Required work >>
a: From the passage on human rights in Russia, return everything from "In July 2022, a" down to "also Ukraine chapter)" with no change to the wording.
b: Answer these questions using the passage on human rights in Russia:
(i) In what month of 2022 did the Russian government restrict access to Facebook?
(ii) Which UN body adopted a resolution in October establishing a human rights monitoring mechanism on Russia?
(iii) How many years after the decriminalization of some forms of domestic violence does legislation on domestic abuse remain stalled?

Extract to read >>

==*==

Another bill submitted to parliament in September would ban spreading among children information about voluntary childlessness, which its authors consider “foreign ideology that forms destructive social behavior… [and] contradicts Russia’s traditional family values and state policy.”

Five years after the decriminalization of some forms of domestic violence, legislation to strengthen protections against and penalties for domestic abuse remains stalled. Groups report increasing numbers of women seeking assistance but continued underreporting to authorities as inadequate police and judicial response persists.

Rights to Freedom of Expression and Privacy Online

Over the past year, Russian government continued restricting access to popular censorship circumvention tools such as Virtual Private Network (VPN) services and anonymizers, further undermining the ability of people in Russia to access arbitrarily blocked information.

Authorities fined technology companies for their failure to comply with overbroad state laws that censored online content. In March 2022, the Russian government restricted access to Facebook on the grounds that the platform was spreading “discrimination against Russian media,” and to Twitter on the grounds that the platform was “spreading false information” about the war in Ukraine. Later that month, authorities blocked Instagram in response to the company’s changes to its violent speech policies.

Russian authorities expanded their control over people’s biometric data, including by collecting such data from banks, and using facial recognition technology to surveil and persecute activists. activists.

In July 2022, a new law was adopted allowing Russian authorities to extrajudicially close mass media outlets and block online content for disseminating “false information” about the conduct of Russian Armed Forces or other state bodies abroad or for disseminating calls for sanctions on Russia. The bill also envisaged liability for reprinting or reposting of such materials.

The Education Ministry failed to act following reports that it had recommended unsafe online learning products for children’s use during the Covid-19 pandemic, which transmitted children’s personal data to advertising technology companies.

Key International Actors (see also Ukraine chapter)

From February 24, new international sanctions were imposed by the European Union, the US, the UK, Canada, and other governments against Russian individuals, companies, and other entities.

In October, the UN Human Rights Council adopted a resolution establishing a UN human rights monitoring mechanism on Russia (UN special rapporteur for Russia), for which international and Russian human rights groups had actively advocated.

==*==

Given records >>

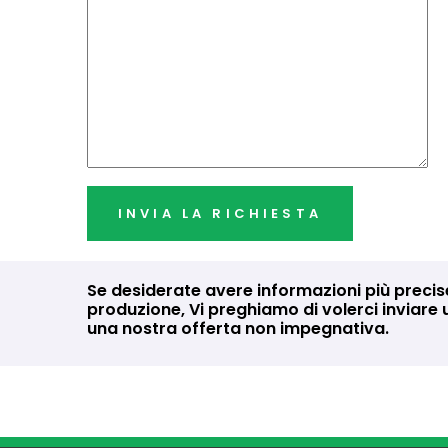
Se desiderate avere informazioni più precise
produzione, Vi preghiamo di volerci inviare u
una nostra offerta non impegnativa.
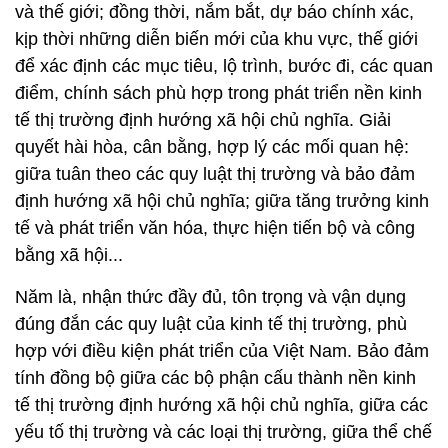
và thế giới; đồng thời, nắm bắt, dự báo chính xác,
kịp thời những diễn biến mới của khu vực, thế giới
để xác định các mục tiêu, lộ trình, bước đi, các quan
điểm, chính sách phù hợp trong phát triển nền kinh
tế thị trường định hướng xã hội chủ nghĩa. Giải
quyết hài hòa, cân bằng, hợp lý các mối quan hệ:
giữa tuân theo các quy luật thị trường và bảo đảm
định hướng xã hội chủ nghĩa; giữa tăng trưởng kinh
tế và phát triển văn hóa, thực hiện tiến bộ và công
bằng xã hội...
Năm là, nhận thức đầy đủ, tôn trọng và vận dụng
đúng đắn các quy luật của kinh tế thị trường, phù
hợp với điều kiện phát triển của Việt Nam. Bảo đảm
tính đồng bộ giữa các bộ phận cấu thành nền kinh
tế thị trường định hướng xã hội chủ nghĩa, giữa các
yếu tố thị trường và các loại thị trường, giữa thể chế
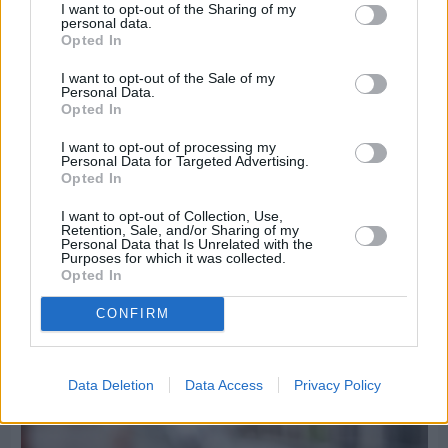
I want to opt-out of the Sharing of my
personal data.
Opted In
I want to opt-out of the Sale of my
Personal Data.
Opted In
I want to opt-out of processing my
Personal Data for Targeted Advertising.
Opted In
I want to opt-out of Collection, Use,
Retention, Sale, and/or Sharing of my
Personal Data that Is Unrelated with the
Purposes for which it was collected.
Opted In
CONFIRM
Πριν 8 ημέρες
Τρίτος στη σφαιροβολία στη διεθνή συνάντηση
Data Deletion
Data Access
Privacy Policy
Ελλάδας–Κύπρου Κ18 ο Δημήτρης Τέλλιος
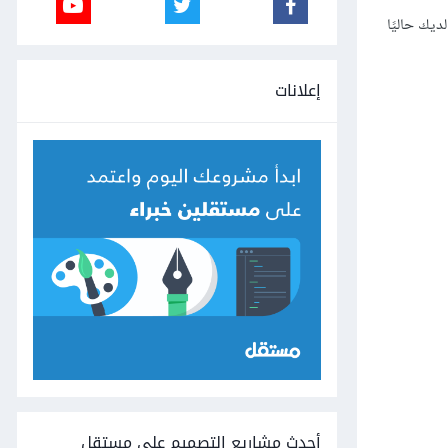
ع جميع العناصر التي تريد عرضها أو تصيّيرها render، ولاحظ أن لديك حاليًا
إعلانات
أحدث مشاريع التصميم على مستقل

==*==

Solutions to the tasks >>
a:
In July 2022, a new law was adopted allowing Russian authorities to extrajudicially close mass media outlets and block online content for disseminating “false information” about the conduct of Russian Armed Forces or other state bodies abroad or for disseminating calls for sanctions on Russia. The bill also envisaged liability for reprinting or reposting of such materials.

The Education Ministry failed to act following reports that it had recommended unsafe online learning products for children’s use during the Covid-19 pandemic, which transmitted children’s personal data to advertising technology companies.

Key International Actors (see also Ukraine chapter)

b:
(i) March
(ii) The UN Human Rights Council
(iii) Five years